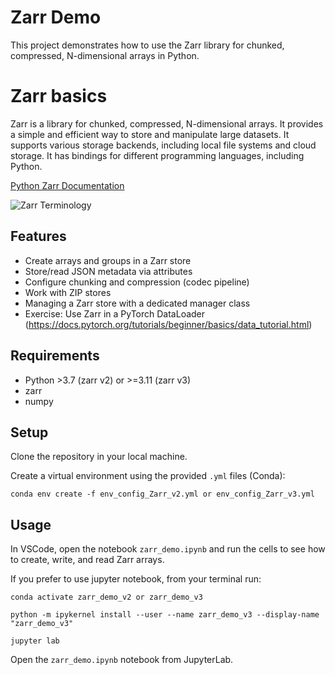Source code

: # Zarr Demo

This project demonstrates how to use the Zarr library for chunked, compressed, N-dimensional arrays in Python.

# Zarr basics

Zarr is a library for chunked, compressed, N-dimensional arrays. It provides a simple and efficient way to store and manipulate large datasets.
It supports various storage backends, including local file systems and cloud storage.
It has bindings for different programming languages, including Python. 

[Python Zarr Documentation](https://zarr.readthedocs.io/en/stable/)

![Zarr Terminology](https://zarr-specs.readthedocs.io/en/latest/_images/terminology-hierarchy.excalidraw.png)

## Features
- Create arrays and groups in a Zarr store
- Store/read JSON metadata via attributes
- Configure chunking and compression (codec pipeline)
- Work with ZIP stores
- Managing a Zarr store with a dedicated manager class
- Exercise: Use Zarr in a PyTorch DataLoader (https://docs.pytorch.org/tutorials/beginner/basics/data_tutorial.html)

## Requirements
- Python >3.7 (zarr v2) or >=3.11 (zarr v3)
- zarr
- numpy

## Setup

Clone the repository in your local machine.

Create a virtual environment using the provided `.yml` files (Conda):

   ```
   conda env create -f env_config_Zarr_v2.yml or env_config_Zarr_v3.yml 
   ```

## Usage
In VSCode, open the notebook `zarr_demo.ipynb` and run the cells to see how to create, write, and read Zarr arrays.

If you prefer to use jupyter notebook, from your terminal run:

   ```
   conda activate zarr_demo_v2 or zarr_demo_v3
   ```
   ``` 
   python -m ipykernel install --user --name zarr_demo_v3 --display-name "zarr_demo_v3"
   ```
   ```
   jupyter lab
   ```
Open the `zarr_demo.ipynb` notebook from JupyterLab.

+ + + + + + +

### [Task to carry out]
The task calls for all records to be set down precisely, excluding any images.

### [Result for this exercise]
Source code

: # Zarr Demo

This project demonstrates how to use the Zarr library for chunked, compressed, N-dimensional arrays in Python.

# Zarr basics

Zarr is a library for chunked, compressed, N-dimensional arrays. It provides a simple and efficient way to store and manipulate large datasets.
It supports various storage backends, including local file systems and cloud storage.
It has bindings for different programming languages, including Python. 

[Python Zarr Documentation](https://zarr.readthedocs.io/en/stable/)

![Zarr Terminology](https://zarr-specs.readthedocs.io/en/latest/_images/terminology-hierarchy.excalidraw.png)

## Features
- Create arrays and groups in a Zarr store
- Store/read JSON metadata via attributes
- Configure chunking and compression (codec pipeline)
- Work with ZIP stores
- Managing a Zarr store with a dedicated manager class
- Exercise: Use Zarr in a PyTorch DataLoader (https://docs.pytorch.org/tutorials/beginner/basics/data_tutorial.html)

## Requirements
- Python >3.7 (zarr v2) or >=3.11 (zarr v3)
- zarr
- numpy

## Setup

Clone the repository in your local machine.

Create a virtual environment using the provided `.yml` files (Conda):

   ```
   conda env create -f env_config_Zarr_v2.yml or env_config_Zarr_v3.yml 
   ```

## Usage
In VSCode, open the notebook `zarr_demo.ipynb` and run the cells to see how to create, write, and read Zarr arrays.

If you prefer to use jupyter notebook, from your terminal run:

   ```
   conda activate zarr_demo_v2 or zarr_demo_v3
   ```
   ``` 
   python -m ipykernel install --user --name zarr_demo_v3 --display-name "zarr_demo_v3"
   ```
   ```
   jupyter lab
   ```
Open the `zarr_demo.ipynb` notebook from JupyterLab.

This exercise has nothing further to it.